明大前から浅草まで

前座時代、とにかくお金がありませんでした。バイトもできず、もらえる「ワリ」は一日に千円札一枚。文字通り、その一枚を握りしめて暮らしていました。

交通費さえ惜しいので、明大前から浅草演芸ホールまで歩いて通っていたんです。まずは明大前から新宿まで小一時間。そこから中央線で神田へ出て、さらに田原町まで歩く。まるで競歩。寄席にたどり着くころには、ほとんどヘトヘトでした。

歩きながら、頭の中でネタのおさらいをぶつぶつ。夏は炎天下で汗だく、冬は冷たい風に吹かれながら、ときには雨にも降られました。もともと地黒だったのですが、日焼けでさらに真っ黒に。立前座の兄さんに「お前、日サロ(※日焼けサロン)行ってんのか?」と、からかわれるほどです。

でも一番きつかったのは、やっぱり「空腹」でした。師匠が「これでも食え」と乾燥うどんをくださったのですが、僕の部屋にはコンロがありません。仕方なく、戸棚の奥でオブジェと化していました。

唯一の味方は電気ポット。スーパーで買った五個パック200円のチキンラーメンが、毎日の命綱でした。一日一個ずつ、大切に食べる。

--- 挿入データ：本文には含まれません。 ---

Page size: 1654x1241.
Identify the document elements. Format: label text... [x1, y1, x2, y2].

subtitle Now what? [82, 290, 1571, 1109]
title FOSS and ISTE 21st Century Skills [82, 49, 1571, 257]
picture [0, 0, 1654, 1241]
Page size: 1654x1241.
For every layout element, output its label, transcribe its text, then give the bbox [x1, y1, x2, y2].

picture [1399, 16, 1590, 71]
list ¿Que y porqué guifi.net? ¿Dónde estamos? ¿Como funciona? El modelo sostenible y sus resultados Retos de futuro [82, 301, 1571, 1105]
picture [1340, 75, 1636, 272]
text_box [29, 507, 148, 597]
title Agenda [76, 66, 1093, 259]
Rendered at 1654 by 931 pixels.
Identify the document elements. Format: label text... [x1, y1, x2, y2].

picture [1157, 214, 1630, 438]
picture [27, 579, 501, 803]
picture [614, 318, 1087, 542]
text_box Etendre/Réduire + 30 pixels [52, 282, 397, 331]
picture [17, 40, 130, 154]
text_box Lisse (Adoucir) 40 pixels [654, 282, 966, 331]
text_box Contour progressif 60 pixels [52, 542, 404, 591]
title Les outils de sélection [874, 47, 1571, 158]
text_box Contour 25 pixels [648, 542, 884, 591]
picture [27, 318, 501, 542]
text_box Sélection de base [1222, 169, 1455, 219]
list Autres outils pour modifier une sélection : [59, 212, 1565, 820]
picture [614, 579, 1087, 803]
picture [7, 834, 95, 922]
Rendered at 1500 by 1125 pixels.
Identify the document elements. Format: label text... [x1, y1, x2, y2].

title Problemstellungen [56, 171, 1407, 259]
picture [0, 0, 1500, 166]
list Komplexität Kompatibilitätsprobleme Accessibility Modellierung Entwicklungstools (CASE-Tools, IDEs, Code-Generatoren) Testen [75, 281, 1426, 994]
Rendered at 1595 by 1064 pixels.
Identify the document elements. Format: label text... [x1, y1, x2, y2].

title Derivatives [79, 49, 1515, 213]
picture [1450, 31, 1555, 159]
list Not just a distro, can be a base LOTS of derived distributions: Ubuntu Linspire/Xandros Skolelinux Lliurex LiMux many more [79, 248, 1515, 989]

でも、さすがに毎日食べていると飽きてきます。卵を落としたり、七味をかけたり、おにぎりの残りを入れてみたり、工夫しながらなんとかやり過ごしていました。

ある日、甲州街道沿いの畑にキャベツの葉っぱが落ちているのを発見。「これも命だ」と思い、拾ってラーメンに投入。今思えば、なりふり構っていなかったなあと思います。

そんなある日、ふと気づいたんです。歩いている僕のことを、周りの人が自然と避けていく。黒くて、ギョロギョロした目の男が、ぶつぶつ言いながら歩いている。そりゃ、避けますよね(笑)。

でもあの頃の自分がいたから、今の自分があります。どんな状況でも、前を向いて生きる。そんな力を、あの競歩の日々が育ててくれたのかもしれません。